Chencho Dema  | Punakha  

Zomlingthang by the Mochhu in Punakha has become popular among picnickers and campers, especially after the pandemic. With the return of visitors, littering has become a problem. 

From plastic bags, beer bottles and cans, to cigarette butts, the place is littered with all kinds of waste. At times, campers leave the bonfire still ablaze. 

The Punakha dzongkhag administration has allowed people to gather for picnics after the pandemic restrictions eased. Those who wish to camp there at night have to seek permission from the dzongkhag. 

A notice board at the site says though, “Night camping and organising entertainment programme is not allowed in this area.”

Access to the ground is free and many come for picnics, driving, or to enjoy games of khuru or archery during the day. 

The dzongkhag has been struggling with the garbage problem at Zomlingthang, especially on weekends and whenever there is an occasion to celebrate.

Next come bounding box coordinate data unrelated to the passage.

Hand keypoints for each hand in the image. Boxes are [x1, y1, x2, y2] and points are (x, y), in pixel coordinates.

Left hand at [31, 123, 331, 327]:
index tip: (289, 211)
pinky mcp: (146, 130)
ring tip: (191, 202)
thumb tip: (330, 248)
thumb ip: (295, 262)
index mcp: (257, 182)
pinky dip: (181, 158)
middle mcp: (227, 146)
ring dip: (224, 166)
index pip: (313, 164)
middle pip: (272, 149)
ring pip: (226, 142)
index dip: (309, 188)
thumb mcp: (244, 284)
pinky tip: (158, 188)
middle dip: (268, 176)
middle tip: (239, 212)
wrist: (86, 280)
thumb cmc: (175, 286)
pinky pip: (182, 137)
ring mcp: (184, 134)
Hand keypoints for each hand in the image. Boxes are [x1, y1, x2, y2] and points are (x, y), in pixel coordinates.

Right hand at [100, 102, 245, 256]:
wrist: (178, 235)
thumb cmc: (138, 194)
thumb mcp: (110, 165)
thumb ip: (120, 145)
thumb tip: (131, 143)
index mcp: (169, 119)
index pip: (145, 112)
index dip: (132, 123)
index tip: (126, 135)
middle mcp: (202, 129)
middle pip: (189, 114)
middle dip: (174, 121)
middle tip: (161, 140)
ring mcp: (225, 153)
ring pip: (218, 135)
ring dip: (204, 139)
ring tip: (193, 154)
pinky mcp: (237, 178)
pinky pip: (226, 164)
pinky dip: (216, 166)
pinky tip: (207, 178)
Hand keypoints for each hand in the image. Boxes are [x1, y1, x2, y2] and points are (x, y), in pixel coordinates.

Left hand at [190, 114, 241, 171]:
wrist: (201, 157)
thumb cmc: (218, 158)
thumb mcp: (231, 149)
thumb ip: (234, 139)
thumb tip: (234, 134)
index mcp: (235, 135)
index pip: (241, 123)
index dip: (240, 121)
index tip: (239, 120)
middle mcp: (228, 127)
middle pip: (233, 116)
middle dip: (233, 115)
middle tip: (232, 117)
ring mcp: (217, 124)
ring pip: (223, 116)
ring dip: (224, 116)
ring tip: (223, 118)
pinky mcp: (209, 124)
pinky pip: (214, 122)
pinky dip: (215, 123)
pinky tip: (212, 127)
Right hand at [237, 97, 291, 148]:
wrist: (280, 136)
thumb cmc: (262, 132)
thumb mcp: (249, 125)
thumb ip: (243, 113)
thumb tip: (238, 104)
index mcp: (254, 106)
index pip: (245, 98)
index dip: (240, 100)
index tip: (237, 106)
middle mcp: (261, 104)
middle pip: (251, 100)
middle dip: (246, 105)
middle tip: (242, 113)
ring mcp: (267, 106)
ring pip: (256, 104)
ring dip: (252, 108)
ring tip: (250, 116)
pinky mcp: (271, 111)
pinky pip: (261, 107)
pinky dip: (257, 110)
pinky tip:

On Nyilo or Winter Solstice, a popular holiday in western Bhutan, the large crowd had left waste strewn all over the area. 

While the dzongkhag works to find a solution to the garbage issue, they are careful not to upset people by forbidding them from picnicking and congregating at Zomlingthang.

Punakha Dzongdag Thuji Tshering said that the dzongkhag intends to improve the Zomlingthang ground. 

“We have drawn up a comprehensive development plan for Zomlingthang and will seek funds from relevant agencies including the Bhutan Trust Fund for Environmental Conservation. Once we receive funding, the ground will be developed, including fencing,” he said. 

He said that the problem may not be resolved fully until then. 

He also said that instead of concentrating on waste collection, they will instead monitor and impose fines. “I’m hoping that works, and I’ll also recommend patrolling,” he said.

Dzongdag Thuji Tshering said with the National Environment Commission’s (NEC) Zero Waste Mobile App, the problem might be lessened.

Residents of Retsa village, neighbouring Zomlingthang, and those residing across the road complain of loud noise from campers, particularly at night. 

The situation then and now, according to Namgay Tshering, who has lived near the ground for the past forty years, is different. 

“There was a time when we could sleep peacefully, but now, especially on the weekends, when there are celebrations, the loud music goes on until daybreak,” he said. 

The residents nearby cleaned piles of trash the campers left behind, the 67-year-old said.

He said that occasionally, people, particularly young campers steal wood from their homes to light bonfires. 

“We don’t mind visitors coming to enjoy their time at Zomlingthang as long as they respect our privacy and take back their waste,” he said.

Nima, another resident said that he occasionally finds people congregate, sing, and dance, then quarrel and cry. 

“We are helpless and can’t do anything because if we speak up then they might come in a group and beat us,” he said. He said that an area once beautiful has turned into a dumping ground for waste. 

The other residents also shared similar concerns.

Residents stated it would be helpful if authorities concerned could deploy a person to keep an eye on the waste and activity at Zomthingthang. 

There are about nine households living across the Zomlingthang.